Barradas foi considerado um “traidor” pelas FP-25, depois de ter decidido colaborar com a Justiça. Era a principal testemunha da acusação – o “arrependido” como passaria a ser tratado quer pelo Ministério Público quer pela Comunicação Social – no megaprocesso (mais de 70 arguidos) contra as FP-25, que foi julgado num tribunal especial criado para esse efeito nas instalações anexas à Cadeia de Monsanto. Mas, a testemunha-chave nunca chegaria a sentar-se no tribunal.
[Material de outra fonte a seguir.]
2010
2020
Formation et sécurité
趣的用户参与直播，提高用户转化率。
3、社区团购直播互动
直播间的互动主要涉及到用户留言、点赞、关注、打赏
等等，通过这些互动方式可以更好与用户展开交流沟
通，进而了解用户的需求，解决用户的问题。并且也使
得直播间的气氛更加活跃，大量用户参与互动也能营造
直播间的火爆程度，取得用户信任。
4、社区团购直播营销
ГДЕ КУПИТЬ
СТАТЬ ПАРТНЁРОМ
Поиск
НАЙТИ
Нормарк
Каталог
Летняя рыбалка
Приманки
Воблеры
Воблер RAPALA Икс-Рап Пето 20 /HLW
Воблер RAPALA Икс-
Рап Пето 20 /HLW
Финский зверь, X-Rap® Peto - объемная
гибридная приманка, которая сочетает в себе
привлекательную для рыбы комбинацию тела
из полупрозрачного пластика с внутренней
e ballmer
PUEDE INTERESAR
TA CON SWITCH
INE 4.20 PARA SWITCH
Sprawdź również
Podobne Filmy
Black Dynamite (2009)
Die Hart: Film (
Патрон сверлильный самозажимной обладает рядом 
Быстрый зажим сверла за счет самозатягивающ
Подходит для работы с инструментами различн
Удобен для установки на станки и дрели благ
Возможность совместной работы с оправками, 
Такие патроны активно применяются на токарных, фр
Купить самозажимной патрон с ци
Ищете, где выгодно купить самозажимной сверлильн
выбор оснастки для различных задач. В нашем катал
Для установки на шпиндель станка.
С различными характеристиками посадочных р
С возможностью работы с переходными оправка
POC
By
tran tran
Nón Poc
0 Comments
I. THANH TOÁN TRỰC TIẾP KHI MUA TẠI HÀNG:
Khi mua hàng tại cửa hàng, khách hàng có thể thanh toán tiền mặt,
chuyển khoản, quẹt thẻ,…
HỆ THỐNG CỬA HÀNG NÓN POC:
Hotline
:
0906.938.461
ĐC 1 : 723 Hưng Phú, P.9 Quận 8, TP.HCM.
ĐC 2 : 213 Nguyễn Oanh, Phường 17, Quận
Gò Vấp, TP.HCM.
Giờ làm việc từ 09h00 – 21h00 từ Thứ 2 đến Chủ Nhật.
José Barradas foi emboscado quando seguia na sua viatura, que foi abalroada após perseguição automóvel e alvo de uma rajada de metralhadora, na Costa de Caparica, três dias antes do início do julgamento que acabou por ser adiado. Sobreviveu por cerca de um mês aos ferimentos sofridos durante o ataque, depois de ter dado entrada no Hospital de Almada em estado crítico e de ter sido transferido para o Hospital de São José. Em 11 de agosto de 1985 não resistiu mais à gravidade dos ferimentos e faleceu naquela unidade hospitalar de Lisboa. Tinha alojados no corpo pelo menos cinco projéteis e apresentava lesões graves na espinal medula.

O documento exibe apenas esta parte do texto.